If you are renting a bike, we recommend Barbara’s Bikes, conveniently located at the trailhead. If you are biking from the Sesuit Harbor House, take an immediate right on historic Route 6A as you leave the property, then take the first right on East-West Dennis Highway (6A can be busy, but you are on it only briefly before traveling the bulk of the route on a two-lane secondary road.)
While there are numerous places to grab a bite during your ride, the CCRT also offers abundant opportunities for lovely picnicking. If you decide to pack a lunch, stop at Ring Bros. Marketplace, located in a shopping complex right before the trailhead (turn by the gas station). Housed under one roof, the marketplace is home to several local businesses, including a bakery, deli, grocery and juice bar. You’ll find an array of options for a gourmet picnic lunch.

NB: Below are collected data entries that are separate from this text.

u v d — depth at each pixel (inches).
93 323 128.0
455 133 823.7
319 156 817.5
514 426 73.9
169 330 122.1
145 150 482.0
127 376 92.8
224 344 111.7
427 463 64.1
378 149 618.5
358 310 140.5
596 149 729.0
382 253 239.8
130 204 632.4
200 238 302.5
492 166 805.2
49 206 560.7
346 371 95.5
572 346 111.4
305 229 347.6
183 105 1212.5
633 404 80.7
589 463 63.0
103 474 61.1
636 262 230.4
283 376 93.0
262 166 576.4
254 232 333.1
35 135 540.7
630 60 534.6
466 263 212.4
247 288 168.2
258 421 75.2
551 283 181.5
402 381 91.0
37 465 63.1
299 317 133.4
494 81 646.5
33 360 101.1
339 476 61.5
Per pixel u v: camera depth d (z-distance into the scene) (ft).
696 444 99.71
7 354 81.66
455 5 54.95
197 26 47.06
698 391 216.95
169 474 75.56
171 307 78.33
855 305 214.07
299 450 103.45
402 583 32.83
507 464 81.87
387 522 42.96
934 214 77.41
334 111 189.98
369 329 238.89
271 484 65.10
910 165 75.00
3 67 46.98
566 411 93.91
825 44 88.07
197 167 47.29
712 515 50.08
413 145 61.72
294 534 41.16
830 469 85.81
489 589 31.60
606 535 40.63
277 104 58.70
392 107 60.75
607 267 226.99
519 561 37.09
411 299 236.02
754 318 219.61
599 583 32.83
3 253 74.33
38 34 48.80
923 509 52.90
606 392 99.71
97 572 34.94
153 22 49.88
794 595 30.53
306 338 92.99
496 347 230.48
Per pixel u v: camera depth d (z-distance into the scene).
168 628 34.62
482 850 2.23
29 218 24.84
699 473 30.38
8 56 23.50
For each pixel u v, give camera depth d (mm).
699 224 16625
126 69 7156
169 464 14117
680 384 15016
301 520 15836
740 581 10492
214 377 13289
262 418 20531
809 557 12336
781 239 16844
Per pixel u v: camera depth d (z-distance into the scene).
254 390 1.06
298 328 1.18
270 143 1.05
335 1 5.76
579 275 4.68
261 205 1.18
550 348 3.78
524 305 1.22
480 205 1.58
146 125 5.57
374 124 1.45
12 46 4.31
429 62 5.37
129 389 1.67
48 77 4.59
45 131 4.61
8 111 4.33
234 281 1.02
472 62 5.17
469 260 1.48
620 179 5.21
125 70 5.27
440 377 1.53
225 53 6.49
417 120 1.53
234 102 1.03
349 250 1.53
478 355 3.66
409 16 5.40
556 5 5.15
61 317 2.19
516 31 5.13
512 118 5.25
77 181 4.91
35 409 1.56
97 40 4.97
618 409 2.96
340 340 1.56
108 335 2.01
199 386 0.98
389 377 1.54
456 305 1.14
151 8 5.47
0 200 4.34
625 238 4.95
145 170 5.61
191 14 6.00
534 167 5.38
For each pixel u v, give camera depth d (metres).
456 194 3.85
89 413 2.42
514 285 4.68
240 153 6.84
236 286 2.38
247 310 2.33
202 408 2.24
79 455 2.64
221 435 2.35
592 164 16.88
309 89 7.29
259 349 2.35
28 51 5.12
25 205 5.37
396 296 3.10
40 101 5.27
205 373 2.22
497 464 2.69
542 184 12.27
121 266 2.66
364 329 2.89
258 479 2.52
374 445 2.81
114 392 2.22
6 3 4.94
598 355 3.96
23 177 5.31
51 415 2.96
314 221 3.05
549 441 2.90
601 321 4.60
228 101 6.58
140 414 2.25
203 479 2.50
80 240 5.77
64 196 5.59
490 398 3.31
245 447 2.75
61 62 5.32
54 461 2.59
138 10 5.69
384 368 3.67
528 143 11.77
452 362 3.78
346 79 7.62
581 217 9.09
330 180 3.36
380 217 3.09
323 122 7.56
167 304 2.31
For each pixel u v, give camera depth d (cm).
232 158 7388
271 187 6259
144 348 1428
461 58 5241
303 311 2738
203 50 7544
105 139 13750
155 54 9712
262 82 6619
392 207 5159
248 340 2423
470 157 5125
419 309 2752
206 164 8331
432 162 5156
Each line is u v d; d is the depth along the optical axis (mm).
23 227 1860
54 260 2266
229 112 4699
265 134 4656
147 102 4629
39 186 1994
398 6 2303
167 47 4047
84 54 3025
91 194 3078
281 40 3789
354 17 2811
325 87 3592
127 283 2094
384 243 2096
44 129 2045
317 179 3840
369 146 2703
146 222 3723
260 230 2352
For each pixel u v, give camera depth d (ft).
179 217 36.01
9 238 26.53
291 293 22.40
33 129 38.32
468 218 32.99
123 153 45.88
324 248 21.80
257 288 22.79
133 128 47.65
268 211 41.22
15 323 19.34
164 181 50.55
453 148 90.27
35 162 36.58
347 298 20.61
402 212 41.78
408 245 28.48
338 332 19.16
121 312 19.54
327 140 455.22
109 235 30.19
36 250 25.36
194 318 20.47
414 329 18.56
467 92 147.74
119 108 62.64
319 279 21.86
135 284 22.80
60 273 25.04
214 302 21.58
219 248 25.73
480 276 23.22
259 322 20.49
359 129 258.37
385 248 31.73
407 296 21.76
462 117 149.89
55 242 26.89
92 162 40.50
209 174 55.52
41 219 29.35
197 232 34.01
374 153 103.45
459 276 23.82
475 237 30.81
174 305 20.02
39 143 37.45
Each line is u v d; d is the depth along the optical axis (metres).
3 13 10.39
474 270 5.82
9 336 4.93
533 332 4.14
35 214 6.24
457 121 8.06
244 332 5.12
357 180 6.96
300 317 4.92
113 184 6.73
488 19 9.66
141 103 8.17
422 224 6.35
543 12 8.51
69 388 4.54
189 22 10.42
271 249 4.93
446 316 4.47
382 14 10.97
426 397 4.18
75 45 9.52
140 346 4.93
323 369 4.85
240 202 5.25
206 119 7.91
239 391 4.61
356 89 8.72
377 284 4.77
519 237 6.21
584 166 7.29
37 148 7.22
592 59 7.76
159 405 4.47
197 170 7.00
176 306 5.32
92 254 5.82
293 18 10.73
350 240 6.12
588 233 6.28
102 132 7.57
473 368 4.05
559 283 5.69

The CCRT begins in S. Dennis and ends in S. Wellfleet, and you can ride it out and back in one day (44 miles round trip). This itinerary begins at the western trailhead, since some of the more scenic spots are at the farther end and make for nice resting spots, although you could easily do the trail in reverse. Water and restrooms are available along the route, and food and other refreshments are plentiful at various businesses adjacent to the trail. Parking at the S. Dennis trailhead is limited and tends to fill early. Plan accordingly or consider alternative parking along the route.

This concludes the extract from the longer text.